A flu shot is a good prevention against a pending influenza pandemic that worries the Public Health Agency of Canada.
Going to wakes and funerals could be the death of Atlantic Canadians. Or, at least so warns the Public Health Agency of Canada.
The agency is being pragmatic, adding a slight twist of the macabre, as it discusses the possible impact from the next influenza pandemic.
A pandemic occurs, on the average, three to four times a century, so we seem overdue in North America. It’s one of the reasons why public health officials are increasingly adamant each year in urging Canadians to get a flu vaccine shot.
While health officials have detailed plans to ensure people survive a pandemic, they also propose some unsettling recommendations for the nation's funeral homes to handle those who don't. Given the almost religious devotion of Atlantic Canadians to turn out by the hundreds to offer support and sympathy to families, and pay last respects to the deceased, we seem at greater risk in this region than other parts of Canada.
Funeral homes can expect to handle about six months work within a six- to eight-week period. Parlours in larger cities may not be able to cope with the increased demand.
It conjures up graphic images of the Black Death or bubonic plague which swept across Europe in the Middle Ages, killing millions, and resulting in corpses being tossed out into the streets, followed by mass burials.
Funeral homes are being urged to make plans if their own staff gets sick, including arrangements with volunteers from service clubs or churches to dig graves. Storage space for corpses could also be a problem, so refrigerated trucks, or curling and hockey rinks, could be pressed into service.
The most recent pandemic was the outbreak of the Ebola virus in West Africa. Isolated cases in North America caused considerable fear and concern. While Ebola was spread through direct contact with the bodily fluids of victims or corpses, the body of someone dying from the flu is not contagious. But mourners who attend funeral homes and churches could be contagious.
So the agency urges provincial health officials to plan on possible restrictions on the type and size of gatherings. That would be a huge problem, especially in a province like Prince Edward Island, where the average attendance at a visitation or wake is 1,000 to 1,400 people.

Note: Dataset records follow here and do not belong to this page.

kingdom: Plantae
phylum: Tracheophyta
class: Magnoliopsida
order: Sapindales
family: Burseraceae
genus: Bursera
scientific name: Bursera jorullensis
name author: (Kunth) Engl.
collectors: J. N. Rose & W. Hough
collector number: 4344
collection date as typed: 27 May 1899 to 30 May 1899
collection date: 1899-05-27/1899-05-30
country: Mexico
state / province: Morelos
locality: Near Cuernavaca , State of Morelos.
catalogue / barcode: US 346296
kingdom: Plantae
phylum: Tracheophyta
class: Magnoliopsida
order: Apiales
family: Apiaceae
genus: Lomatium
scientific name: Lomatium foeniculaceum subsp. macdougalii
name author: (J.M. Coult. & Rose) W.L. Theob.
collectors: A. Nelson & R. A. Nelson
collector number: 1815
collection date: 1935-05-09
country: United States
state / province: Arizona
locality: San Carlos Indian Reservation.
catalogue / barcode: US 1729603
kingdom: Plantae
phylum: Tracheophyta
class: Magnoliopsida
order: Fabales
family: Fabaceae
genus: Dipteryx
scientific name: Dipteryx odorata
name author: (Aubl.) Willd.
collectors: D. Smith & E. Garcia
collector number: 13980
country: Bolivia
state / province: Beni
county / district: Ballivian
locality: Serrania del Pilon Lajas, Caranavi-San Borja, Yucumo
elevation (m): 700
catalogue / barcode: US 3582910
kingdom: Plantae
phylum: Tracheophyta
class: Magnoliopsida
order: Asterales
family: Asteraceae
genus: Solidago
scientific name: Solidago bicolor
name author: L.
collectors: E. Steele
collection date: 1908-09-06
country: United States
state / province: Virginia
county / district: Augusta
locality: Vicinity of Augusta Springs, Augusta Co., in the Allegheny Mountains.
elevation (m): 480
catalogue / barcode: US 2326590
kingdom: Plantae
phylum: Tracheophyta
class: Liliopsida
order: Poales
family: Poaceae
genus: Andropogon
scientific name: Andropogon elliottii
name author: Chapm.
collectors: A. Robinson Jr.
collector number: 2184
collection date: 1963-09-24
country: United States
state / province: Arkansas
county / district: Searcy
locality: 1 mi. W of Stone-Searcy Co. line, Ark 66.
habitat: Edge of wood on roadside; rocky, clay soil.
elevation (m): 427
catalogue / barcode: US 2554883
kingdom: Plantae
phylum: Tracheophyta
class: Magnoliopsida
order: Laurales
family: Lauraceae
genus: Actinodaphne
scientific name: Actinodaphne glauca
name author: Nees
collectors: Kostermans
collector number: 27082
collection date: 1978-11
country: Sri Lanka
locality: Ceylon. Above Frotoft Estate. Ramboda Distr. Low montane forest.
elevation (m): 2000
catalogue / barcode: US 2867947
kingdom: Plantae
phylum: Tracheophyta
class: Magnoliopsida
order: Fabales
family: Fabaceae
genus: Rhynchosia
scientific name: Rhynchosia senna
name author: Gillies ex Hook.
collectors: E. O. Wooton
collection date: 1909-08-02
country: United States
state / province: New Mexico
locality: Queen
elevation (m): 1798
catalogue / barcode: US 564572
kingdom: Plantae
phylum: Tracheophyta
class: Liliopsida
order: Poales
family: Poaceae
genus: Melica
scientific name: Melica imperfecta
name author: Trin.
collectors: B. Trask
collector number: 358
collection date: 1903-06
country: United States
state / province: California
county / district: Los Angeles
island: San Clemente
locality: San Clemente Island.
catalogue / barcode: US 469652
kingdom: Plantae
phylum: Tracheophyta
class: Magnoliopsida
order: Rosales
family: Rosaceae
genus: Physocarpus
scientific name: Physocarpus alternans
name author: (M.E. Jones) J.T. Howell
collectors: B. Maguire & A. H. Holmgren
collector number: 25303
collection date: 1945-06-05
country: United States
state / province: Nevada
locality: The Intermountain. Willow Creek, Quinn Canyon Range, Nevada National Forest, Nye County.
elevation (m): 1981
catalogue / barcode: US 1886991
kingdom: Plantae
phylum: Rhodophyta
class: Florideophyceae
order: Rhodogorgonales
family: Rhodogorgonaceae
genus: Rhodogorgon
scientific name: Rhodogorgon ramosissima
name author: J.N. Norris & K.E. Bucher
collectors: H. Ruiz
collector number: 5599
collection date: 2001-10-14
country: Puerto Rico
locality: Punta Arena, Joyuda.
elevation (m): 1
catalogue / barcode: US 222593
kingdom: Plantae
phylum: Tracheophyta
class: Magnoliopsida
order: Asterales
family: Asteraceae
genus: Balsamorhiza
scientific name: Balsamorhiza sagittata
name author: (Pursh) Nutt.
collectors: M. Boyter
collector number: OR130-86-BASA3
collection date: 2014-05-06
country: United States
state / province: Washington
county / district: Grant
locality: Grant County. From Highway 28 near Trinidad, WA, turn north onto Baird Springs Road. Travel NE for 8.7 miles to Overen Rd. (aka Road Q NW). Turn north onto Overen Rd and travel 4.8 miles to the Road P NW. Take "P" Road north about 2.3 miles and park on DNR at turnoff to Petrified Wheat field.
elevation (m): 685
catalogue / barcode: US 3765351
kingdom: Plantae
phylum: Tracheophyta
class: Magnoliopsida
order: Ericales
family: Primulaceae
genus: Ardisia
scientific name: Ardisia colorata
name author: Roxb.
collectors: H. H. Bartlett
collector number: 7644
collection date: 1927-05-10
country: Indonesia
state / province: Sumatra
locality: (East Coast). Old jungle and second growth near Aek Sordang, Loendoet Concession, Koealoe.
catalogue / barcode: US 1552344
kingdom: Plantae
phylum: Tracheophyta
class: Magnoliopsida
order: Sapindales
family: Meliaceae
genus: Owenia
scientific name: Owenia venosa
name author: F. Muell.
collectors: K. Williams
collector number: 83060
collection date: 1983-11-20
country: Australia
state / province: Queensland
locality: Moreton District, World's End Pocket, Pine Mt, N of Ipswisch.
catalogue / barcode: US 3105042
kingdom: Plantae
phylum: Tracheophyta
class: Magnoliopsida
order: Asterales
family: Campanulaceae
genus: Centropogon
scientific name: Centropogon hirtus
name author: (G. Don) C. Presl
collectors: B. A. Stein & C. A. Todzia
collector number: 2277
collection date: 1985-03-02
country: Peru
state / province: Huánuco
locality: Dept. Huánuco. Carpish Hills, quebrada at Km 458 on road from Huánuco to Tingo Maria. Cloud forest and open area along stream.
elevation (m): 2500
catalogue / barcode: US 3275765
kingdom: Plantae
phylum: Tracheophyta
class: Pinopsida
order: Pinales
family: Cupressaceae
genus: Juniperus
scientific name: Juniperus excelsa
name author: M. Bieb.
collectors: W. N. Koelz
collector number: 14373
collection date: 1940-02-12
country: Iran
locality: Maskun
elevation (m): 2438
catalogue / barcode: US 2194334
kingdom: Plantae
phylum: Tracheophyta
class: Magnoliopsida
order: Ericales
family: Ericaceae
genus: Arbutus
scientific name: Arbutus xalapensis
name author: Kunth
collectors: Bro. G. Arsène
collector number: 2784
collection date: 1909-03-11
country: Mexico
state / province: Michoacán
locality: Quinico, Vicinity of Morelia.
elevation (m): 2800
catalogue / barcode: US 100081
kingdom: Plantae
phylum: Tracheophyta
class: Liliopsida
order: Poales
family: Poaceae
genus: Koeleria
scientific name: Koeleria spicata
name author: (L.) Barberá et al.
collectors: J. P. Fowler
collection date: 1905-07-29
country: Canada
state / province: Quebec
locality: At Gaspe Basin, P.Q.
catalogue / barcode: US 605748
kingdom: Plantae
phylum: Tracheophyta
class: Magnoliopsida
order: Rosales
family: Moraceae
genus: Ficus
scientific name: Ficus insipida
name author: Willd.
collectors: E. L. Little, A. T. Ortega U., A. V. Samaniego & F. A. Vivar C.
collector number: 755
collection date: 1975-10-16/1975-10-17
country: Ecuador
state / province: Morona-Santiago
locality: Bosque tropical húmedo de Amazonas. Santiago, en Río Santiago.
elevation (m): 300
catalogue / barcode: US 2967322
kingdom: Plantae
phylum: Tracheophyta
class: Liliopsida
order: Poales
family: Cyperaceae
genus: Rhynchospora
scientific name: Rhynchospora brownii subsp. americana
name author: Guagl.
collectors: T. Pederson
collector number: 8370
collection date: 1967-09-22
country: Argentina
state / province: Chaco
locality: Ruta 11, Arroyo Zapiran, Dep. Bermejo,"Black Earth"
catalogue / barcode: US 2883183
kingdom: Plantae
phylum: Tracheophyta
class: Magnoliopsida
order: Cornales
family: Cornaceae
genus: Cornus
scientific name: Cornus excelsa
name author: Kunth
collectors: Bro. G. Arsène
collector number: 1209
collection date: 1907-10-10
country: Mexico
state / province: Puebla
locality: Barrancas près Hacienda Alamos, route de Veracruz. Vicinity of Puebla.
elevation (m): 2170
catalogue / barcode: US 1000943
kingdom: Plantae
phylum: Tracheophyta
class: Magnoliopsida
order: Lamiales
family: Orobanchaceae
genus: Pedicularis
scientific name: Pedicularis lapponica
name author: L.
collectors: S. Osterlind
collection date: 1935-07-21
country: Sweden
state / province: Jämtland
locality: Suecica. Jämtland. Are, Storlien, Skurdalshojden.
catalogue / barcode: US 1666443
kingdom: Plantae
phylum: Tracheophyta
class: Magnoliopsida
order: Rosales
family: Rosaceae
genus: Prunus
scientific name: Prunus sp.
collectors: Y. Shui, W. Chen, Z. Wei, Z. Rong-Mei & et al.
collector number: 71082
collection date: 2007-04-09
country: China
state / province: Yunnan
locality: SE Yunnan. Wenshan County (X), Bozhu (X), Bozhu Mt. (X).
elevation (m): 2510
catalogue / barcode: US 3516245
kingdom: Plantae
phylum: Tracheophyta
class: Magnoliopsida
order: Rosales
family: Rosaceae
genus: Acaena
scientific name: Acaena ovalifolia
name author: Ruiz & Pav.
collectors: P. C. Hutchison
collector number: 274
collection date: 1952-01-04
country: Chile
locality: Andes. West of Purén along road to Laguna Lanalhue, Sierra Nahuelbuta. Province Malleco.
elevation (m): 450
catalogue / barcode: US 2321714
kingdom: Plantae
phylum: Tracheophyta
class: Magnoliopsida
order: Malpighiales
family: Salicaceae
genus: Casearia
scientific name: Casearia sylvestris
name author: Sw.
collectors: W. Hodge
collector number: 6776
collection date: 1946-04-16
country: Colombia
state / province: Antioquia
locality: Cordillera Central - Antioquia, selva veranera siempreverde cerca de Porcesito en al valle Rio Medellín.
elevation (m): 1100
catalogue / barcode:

The health agency recommends that funeral homes stock an extra supply of inexpensive caskets because families could experience multiple deaths, which would strain financial resources. It’s all not very reassuring.
We like to think that our modern healthcare system makes us immune or invulnerable to pandemics. Yet the odds are increasing for an influenza outbreak. Viruses and bacteria are becoming resistant or immune to drugs. Humans interact on a massive scale each day around the globe by plane, train, ship and automobile. The chances of limiting such an outbreak to a single country or region is remote.
It’s not a pleasant prediction being offered by our public health agency. But we have to plan and be ready.